Hardware-Based Evaluation of Scalable and Resilient Multicast with BIER in P4

Traditional IP multicast (IPMC) maintains state per IPMC group in core devices to distribute one-to-many traffic along tree-like structures through the network. This limits its scalability because whenever subscribers of IPMC groups change, forwarding state in the core network needs to be updated. Bit Index Explicit Replication (BIER) has been proposed by the IETF for efficient transport of IPMC traffic without the need of IPMC-group-dependent state in core devices.
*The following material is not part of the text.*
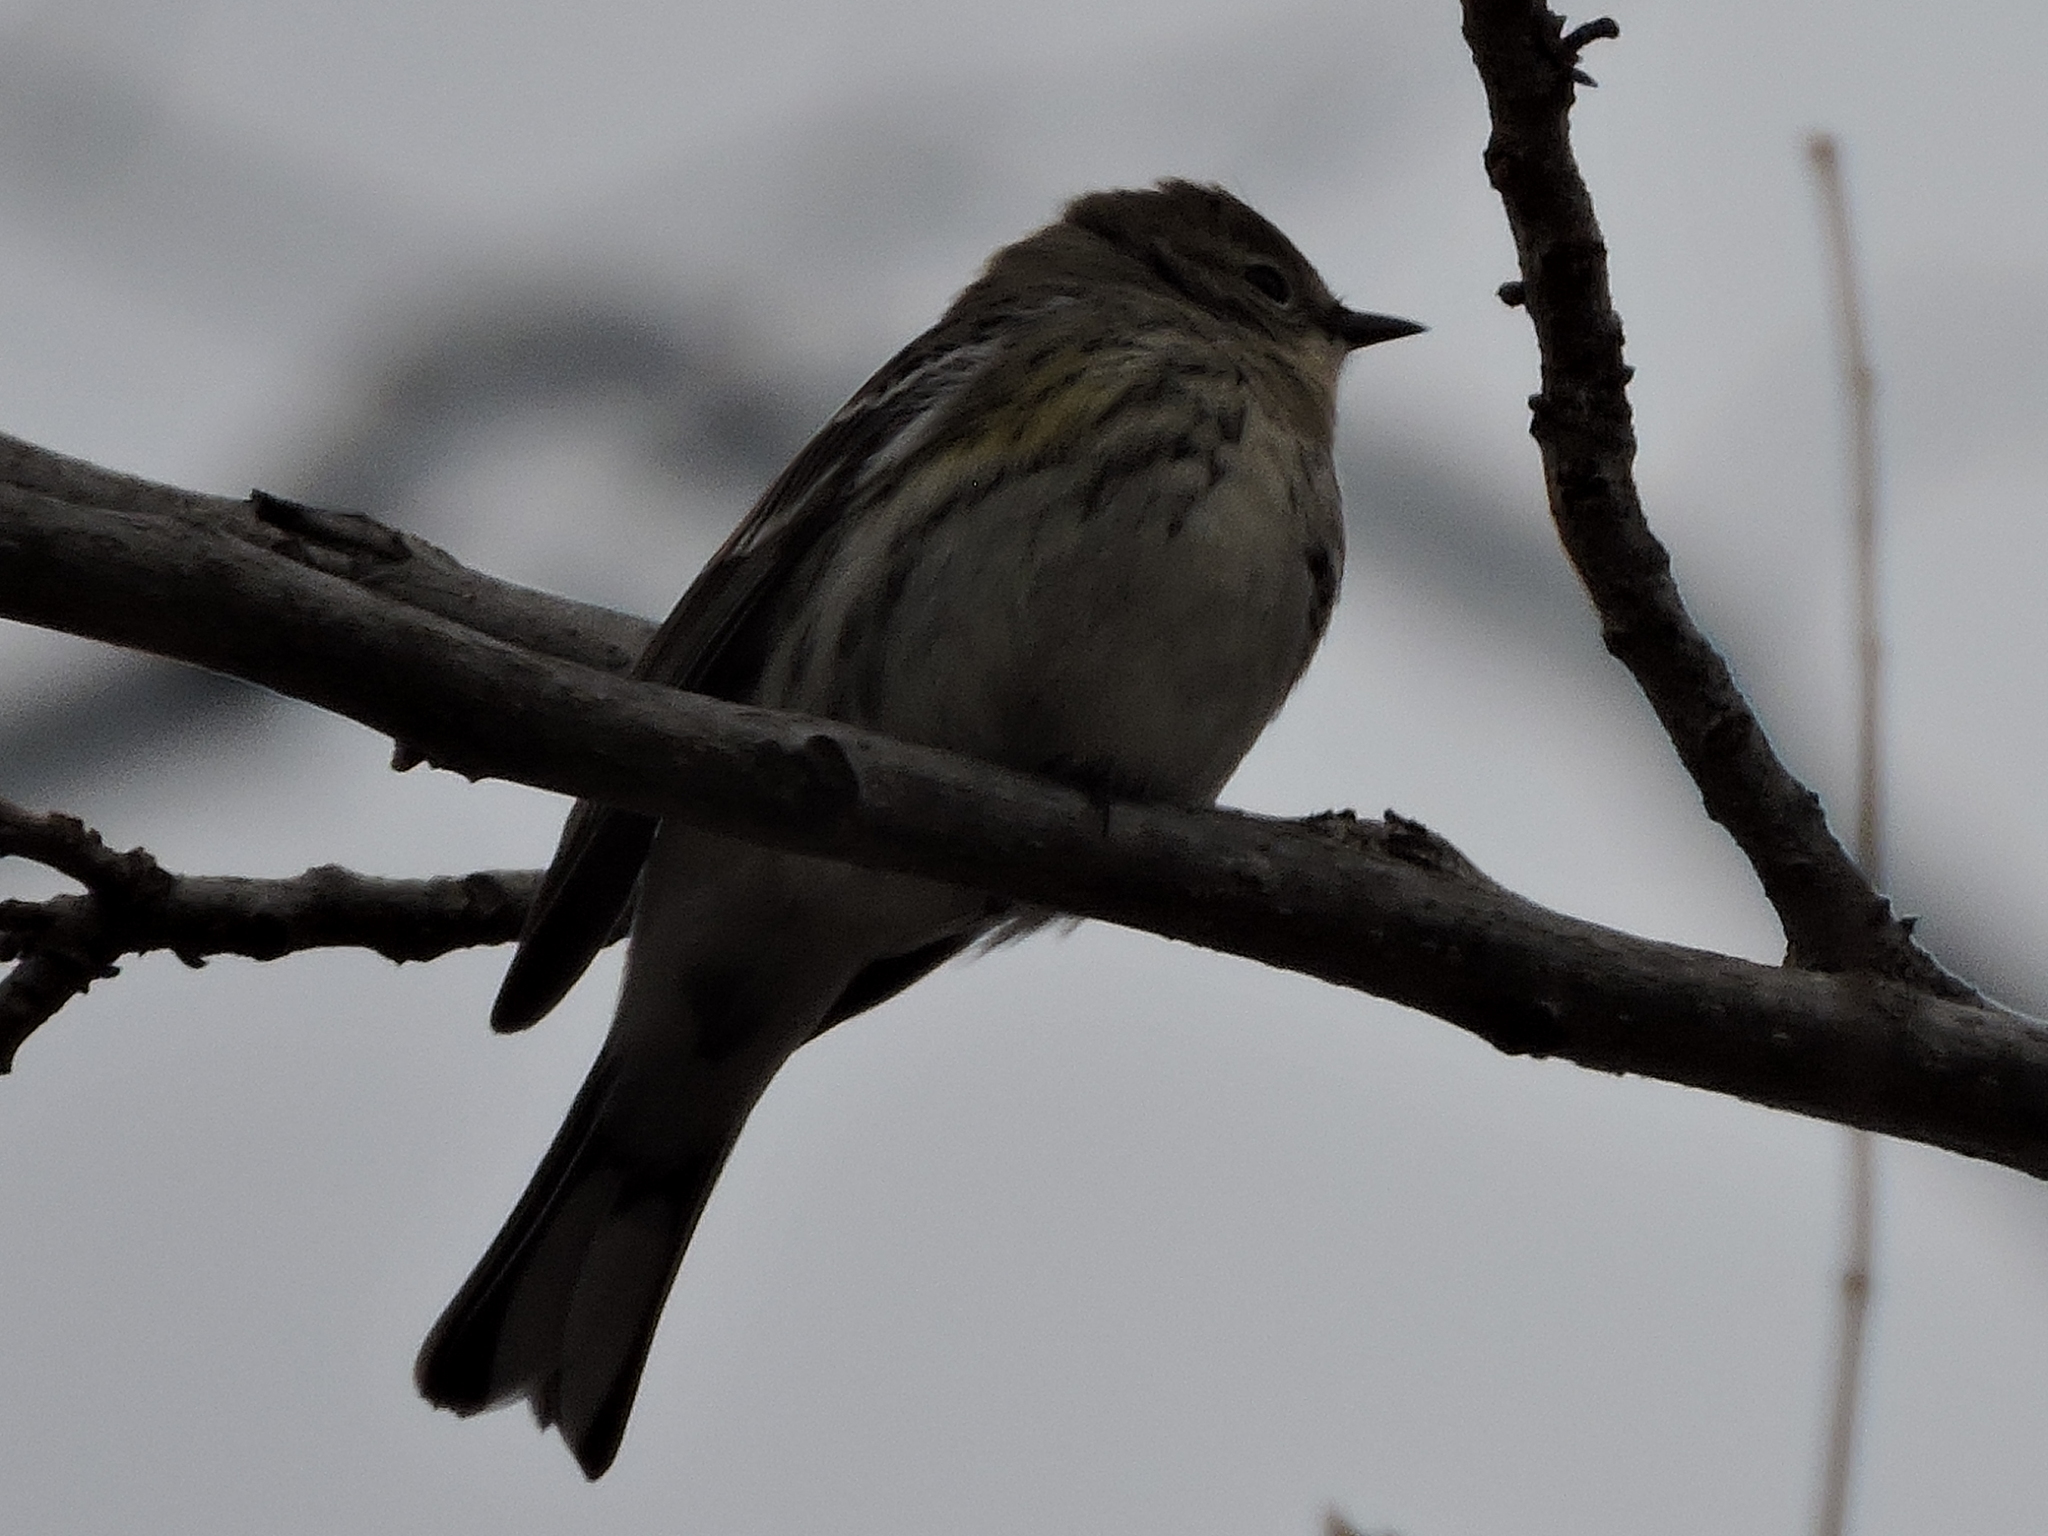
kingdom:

However, legacy devices do not offer the required features to implement BIER. P4 is a programming language which follows the software-defined networking (SDN) paradigm. It provides a programmable data plane by programming the packet processing pipeline of P4 devices. The contribution of this paper is threefold. First, we provide a hardware-based prototype of BIER and BIER fast reroute (BIER-FRR) which leverages packet recirculation. Our target is the P4-programmable high-performance switching ASIC Tofino; the source code is publicly available. Second, we perform an experimental evaluation, with regard to failover time and throughput, which shows that up to 100 Gb/s throughput can be obtained and that failures affect BIER forwarding for less than 1 ms. However, throughput can decrease if switch-internal packet loss occurs due to missing recirculation capacity. As a remedy, we add more recirculation capacity by turning physical ports into loopback mode. To quantify the problem, we derive a prediction model for reduced throughput whose results are in good accordance with measured values. Third, we provide a provisioning rule for recirculation ports, that is applicable to general P4 programs, to avoid switch-internal packet loss due to packet recirculation. In a case study we show that BIER requires only a few such ports under realistic mixes of unicast and multicast traffic.